REQUIRED WORK:
Please rewrite the lines from the one containing "class: Liliopsida" through the end of the records, replacing "locality" with "site" and leaving everything else unchanged.

LISTED RECORDS:
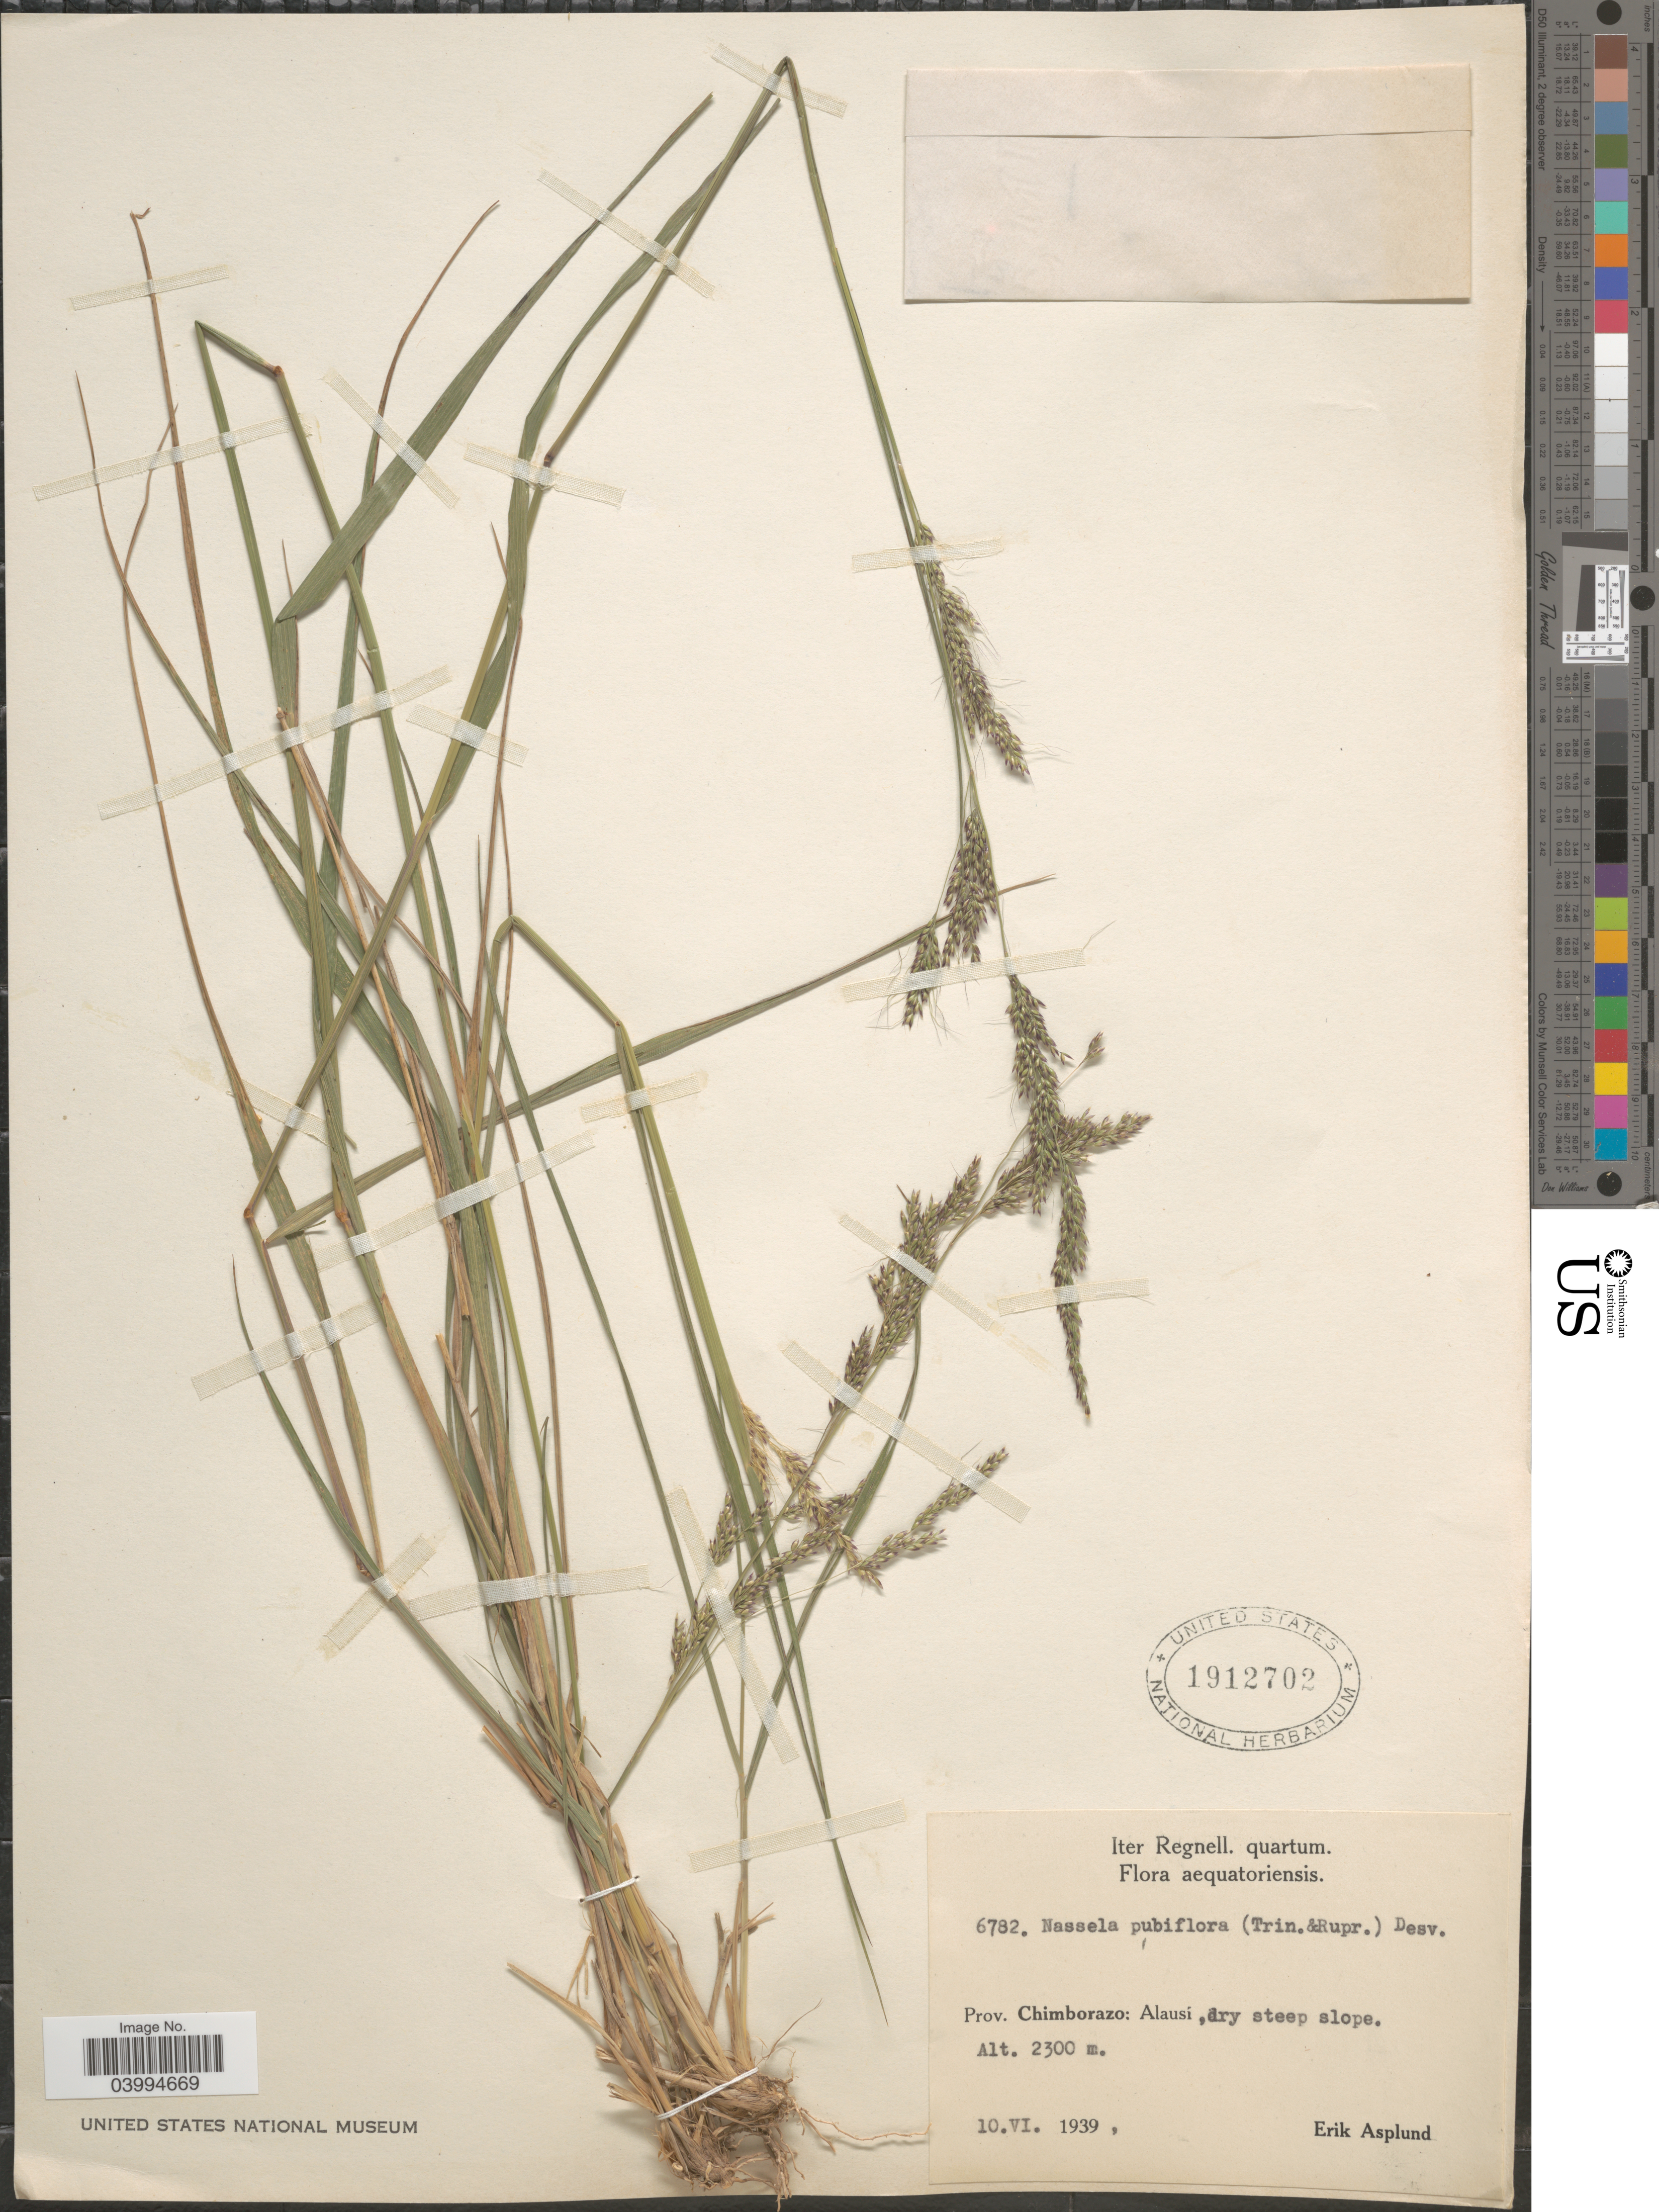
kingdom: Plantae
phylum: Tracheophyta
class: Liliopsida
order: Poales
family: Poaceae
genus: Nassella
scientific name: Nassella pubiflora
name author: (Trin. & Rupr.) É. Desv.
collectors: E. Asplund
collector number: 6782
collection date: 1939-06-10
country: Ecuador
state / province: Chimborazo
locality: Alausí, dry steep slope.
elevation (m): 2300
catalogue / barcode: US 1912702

SOLUTION FOR THIS PROBLEM:
class: Liliopsida
order: Poales
family: Poaceae
genus: Nassella
scientific name: Nassella pubiflora
name author: (Trin. & Rupr.) É. Desv.
collectors: E. Asplund
collector number: 6782
collection date: 1939-06-10
country: Ecuador
state / province: Chimborazo
site: Alausí, dry steep slope.
elevation (m): 2300
catalogue / barcode: US 1912702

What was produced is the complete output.